(Beginning of Supplied records)
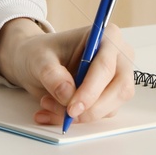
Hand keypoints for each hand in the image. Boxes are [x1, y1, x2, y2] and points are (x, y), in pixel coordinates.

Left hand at [0, 18, 134, 125]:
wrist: (36, 61)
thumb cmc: (42, 52)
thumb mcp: (39, 58)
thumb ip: (52, 74)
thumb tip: (68, 94)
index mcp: (106, 36)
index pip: (105, 66)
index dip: (90, 90)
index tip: (72, 108)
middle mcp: (118, 57)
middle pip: (119, 90)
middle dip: (90, 108)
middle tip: (65, 115)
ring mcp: (117, 78)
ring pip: (111, 106)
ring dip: (81, 115)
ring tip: (48, 105)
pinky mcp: (110, 96)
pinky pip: (100, 114)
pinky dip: (77, 119)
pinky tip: (54, 111)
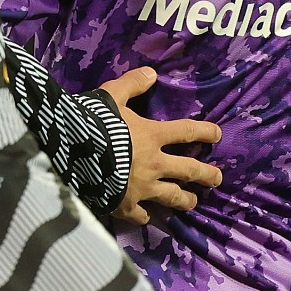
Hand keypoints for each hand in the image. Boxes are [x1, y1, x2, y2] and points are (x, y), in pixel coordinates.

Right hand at [97, 66, 222, 225]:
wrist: (72, 154)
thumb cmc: (94, 122)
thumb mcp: (111, 95)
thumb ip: (132, 84)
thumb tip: (151, 72)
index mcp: (153, 136)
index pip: (187, 132)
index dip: (205, 132)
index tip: (218, 135)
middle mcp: (154, 164)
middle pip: (189, 170)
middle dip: (207, 175)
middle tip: (217, 179)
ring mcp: (142, 188)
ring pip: (172, 197)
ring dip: (185, 199)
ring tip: (193, 202)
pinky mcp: (125, 206)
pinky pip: (141, 215)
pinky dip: (145, 217)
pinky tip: (148, 218)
(End of Supplied records)
Task statement:
When you copy the records above, keep every word exact and leave out the pictures they contain.

Result of this exercise:
Hand keypoints for each hand in the image. Boxes are [x1, y1, x2, y2] and points are (x, y), in pixel coordinates.

Left hand at [0, 18, 134, 125]:
wrist: (36, 61)
thumb cmc: (42, 52)
thumb mcp: (39, 58)
thumb ip: (52, 74)
thumb tip: (68, 94)
index mcp: (106, 36)
index pip: (105, 66)
index dip: (90, 90)
index tip: (72, 108)
middle mcp: (118, 57)
middle pip: (119, 90)
middle dip: (90, 108)
middle tip: (65, 115)
ring mcp: (117, 78)
ring pip: (111, 106)
ring dip: (81, 115)
ring tip: (48, 105)
pinky mcp: (110, 96)
pinky pip: (100, 114)
pinky dip: (77, 119)
pinky tip: (54, 111)
Hand keypoints for each hand in the image. Boxes are [x1, y1, x2, y2] and points are (x, y), in pixel coordinates.

Right hand at [97, 66, 222, 225]:
wrist: (72, 154)
thumb cmc: (94, 122)
thumb mcp: (111, 95)
thumb ip: (132, 84)
thumb tip: (151, 72)
index mcp: (153, 136)
index pip: (187, 132)
index dip: (205, 132)
index tip: (218, 135)
middle mcp: (154, 164)
middle pip: (189, 170)
middle dip: (207, 175)
middle tip: (217, 179)
ring mcp: (142, 188)
ring pip: (172, 197)
ring dip: (185, 199)
ring tip: (193, 202)
pinky mcp: (125, 206)
pinky pip: (141, 215)
pinky dip: (145, 217)
pinky tip: (148, 218)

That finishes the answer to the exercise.